Confidentiality for parties is traditionally assumed with international commercial arbitration, with transparency and confidentiality often viewed as mutually exclusive priorities. With this tension in mind, should international commercial arbitration adopt the elements of the Mauritius Convention that promote transparency?
Expecting the Australian legislative framework to support such a departure from the existing position, particularly with regard to confidentiality in international arbitration, may be a giant leap. However, the proposed amendments to the International Arbitration Act 1974 (Cth), which ensure that the Mauritius Convention (and the Transparency Rules that it gives effect to) are supported in Australia’s arbitration legislation, are a step in the right direction.
What is the Mauritius Convention?
The United Nations Convention on Transparency in Treaty-based Investor-State Arbitration (the Mauritius Convention) is due to enter into force on 18 October 2017, following Switzerland’s ratification of it on 18 April 2017.
Australia became a signatory on 18 July 2017, marking the first jurisdiction in the Asia-Pacific region to do so. The decision to ratify the Mauritius Convention in Australia will next be considered by the Joint Standing Committee on Treaties.
The Mauritius Convention extends the application of the UNCITRAL Rules on Transparency in Treaty-based investor-State Arbitration (the Transparency Rules) to apply to investor-State arbitrations initiated under investment treaties concluded before 1 April 2014.
The Transparency Rules as a stand-alone instrument only apply to investment treaties concluded after 1 April 2014, so the Mauritius Convention extends the reach of the Transparency Rules to capture a greater number of treaties.
The practical implications of this for parties is that investor-State arbitrations against States who have ratified the Mauritius Convention will not be confidential (i.e. hearings and documents will be public, as they are in domestic court proceedings).
What lessons can be drawn from the Mauritius Convention for international commercial arbitration?
Transparency, as promoted in the Mauritius Convention, is inextricably connected with increasing the scope of application of the Transparency Rules.
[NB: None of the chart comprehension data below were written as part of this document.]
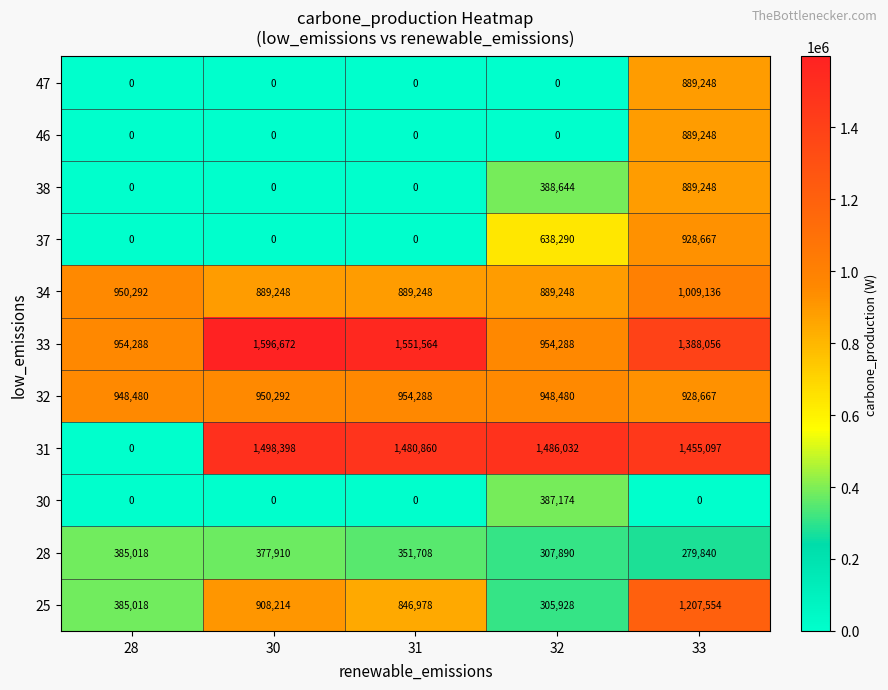

Where does the 31 series first go above 1480860?

30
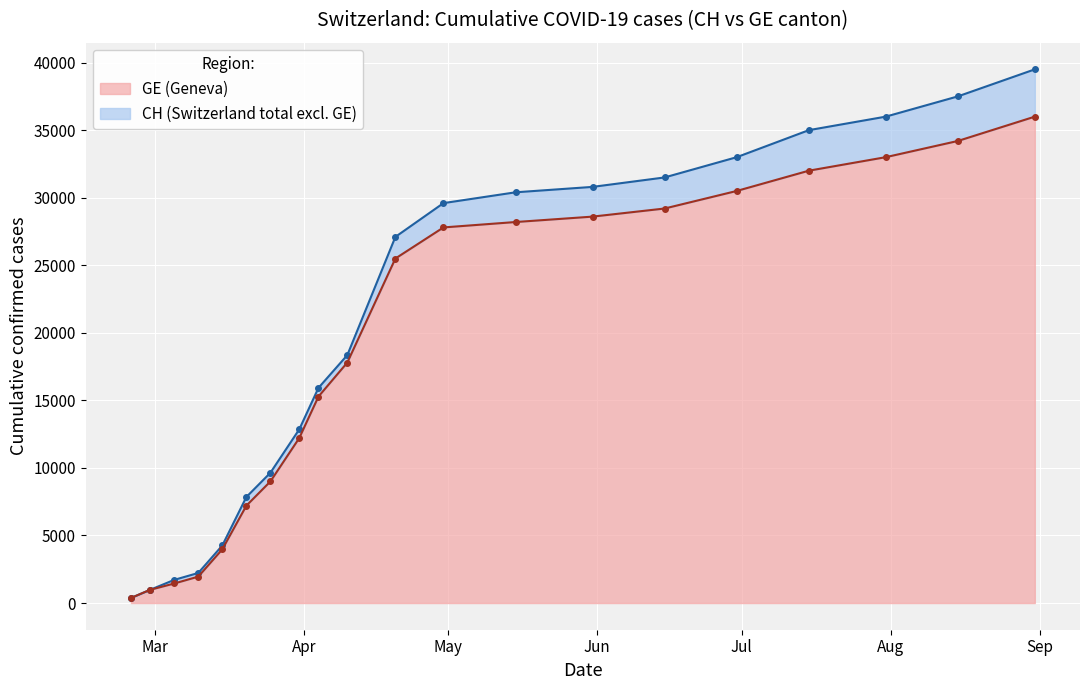

Is it true that GE equals 52738 at 2020-06-30?

False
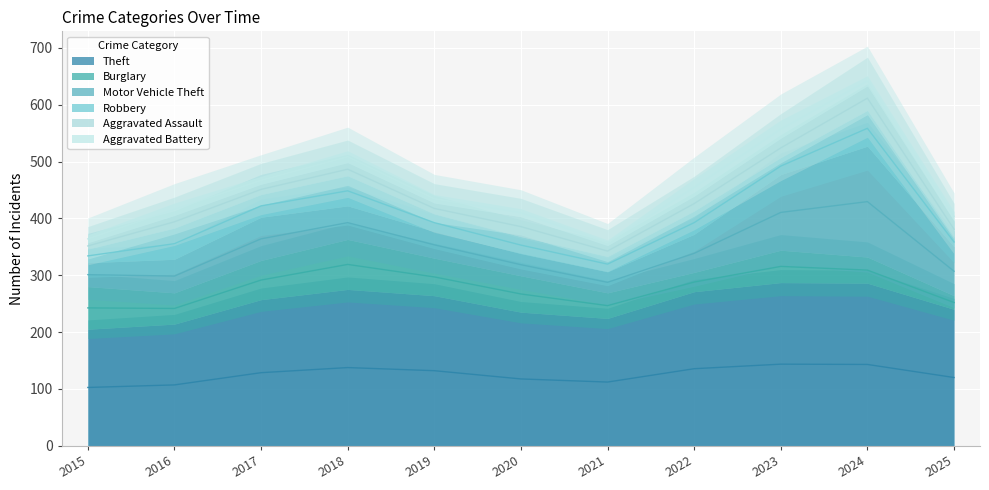

How many data points does each series have?

11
We are already seeing both the Convention and the Transparency Rules take on preliminary steps to permanence in Australian legislation, in the form of amendments to the International Arbitration Act 1974 (Cth) (the Act).
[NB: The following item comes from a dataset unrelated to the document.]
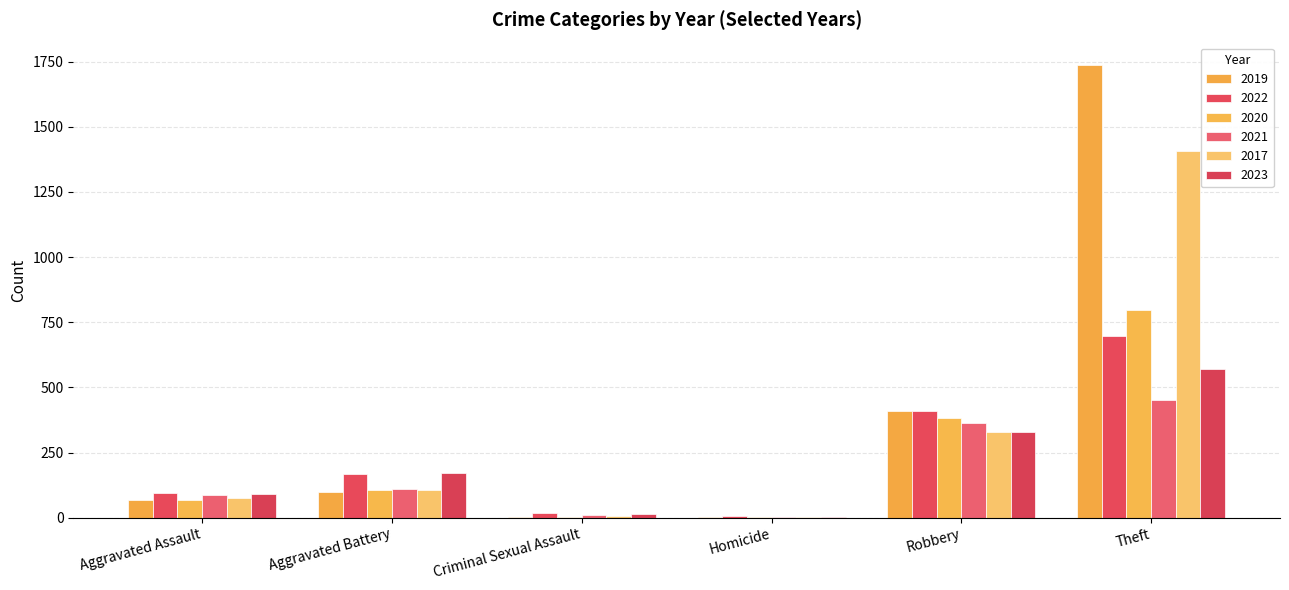

How many distinct data groups are displayed?

6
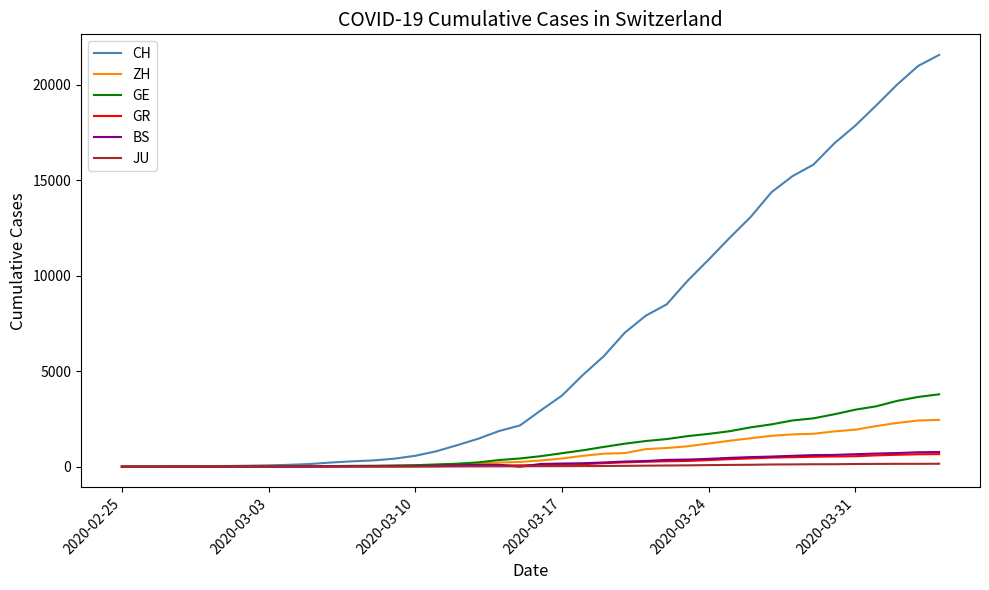

Which series has the largest total across all categories?

CH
The Civil Law and Justice Legislation Amendment Bill 2017 (the Bill), currently before the Senate, will amend the Act if passed. Relevantly, one effect of the amendments will be clarifying certain confidentiality provisions in the Act. In the second reading speech of the Bill, Senator George Brandis (Attorney-General for Australia) noted that the amendments would ‘help ensure that Australian arbitral law and practice stay on the global cutting edge, so that Australia continues to gain ground as a competitive arbitration friendly jurisdiction.’ This comment, coupled with the actual amendments to the Act, suggests that Australia’s ratification of the Mauritius Convention is not far off.
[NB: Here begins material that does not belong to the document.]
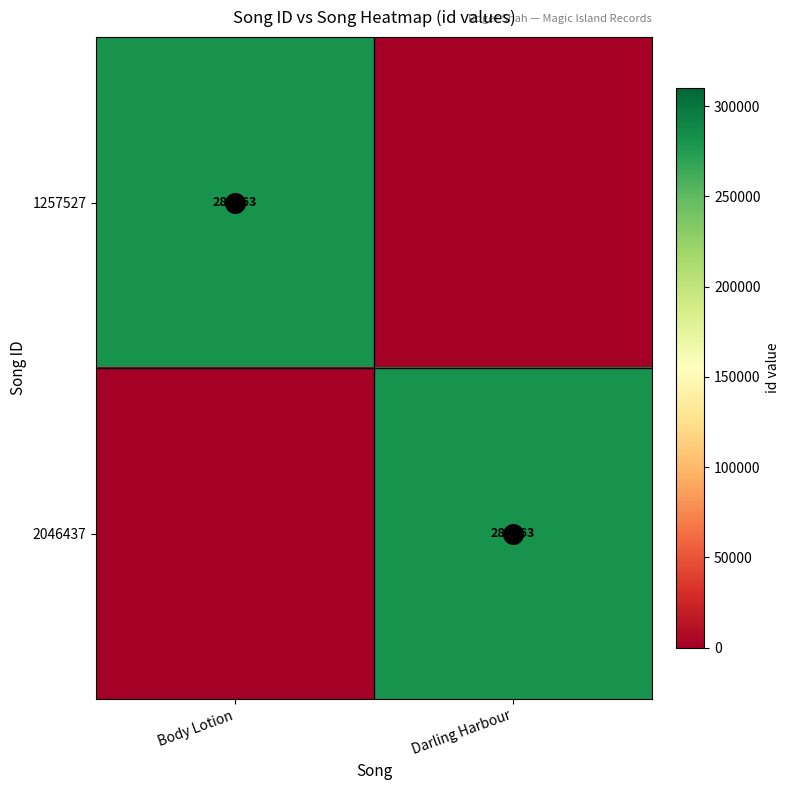

What is the greatest value displayed?

281663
Signing the Mauritius Convention itself was a progressive move for Australia, particularly doing so ahead of the other international arbitration hubs in the Asia-Pacific region, Singapore and Hong Kong.
The Bill inserts the definition of both the Mauritius Convention and the Transparency Rules into the Act. It also inserts a new s22(3), which provides that the disclosure of confidential information provisions in s23C through s23G do not apply to arbitral proceedings which the Transparency Rules apply to, regardless of why the Rules apply.
These amendments ensure that the effect of the Mauritius Convention and Transparency Rules are given room to operate unimpeded by the legislation, and signal the entrance of the transparency-minded provisions of the Mauritius Convention and Transparency Rules into the Australian legislative framework.
Interestingly, the amendments even apply to ss23F and 23G. These provisions allow courts to prohibit or allow the disclosure of confidential information in certain circumstances. Ensuring the Convention and Transparency Rules are also unimpeded by these requirements in the Act is particularly significant, because it gives them a wide scope of operation.
However, the exemption from these provisions does not apply to all investor-State arbitrations, only those which attract the operation of the Convention or Rules, and does not yet extend to commercial arbitration more broadly.
While they are certainly a step in the right direction towards a more transparency-minded framework, the proposed amendments to the International Arbitration Act 1974 (Cth) do not go so far as to demonstrate that international commercial arbitration will shift focus from confidentiality to transparency entirely.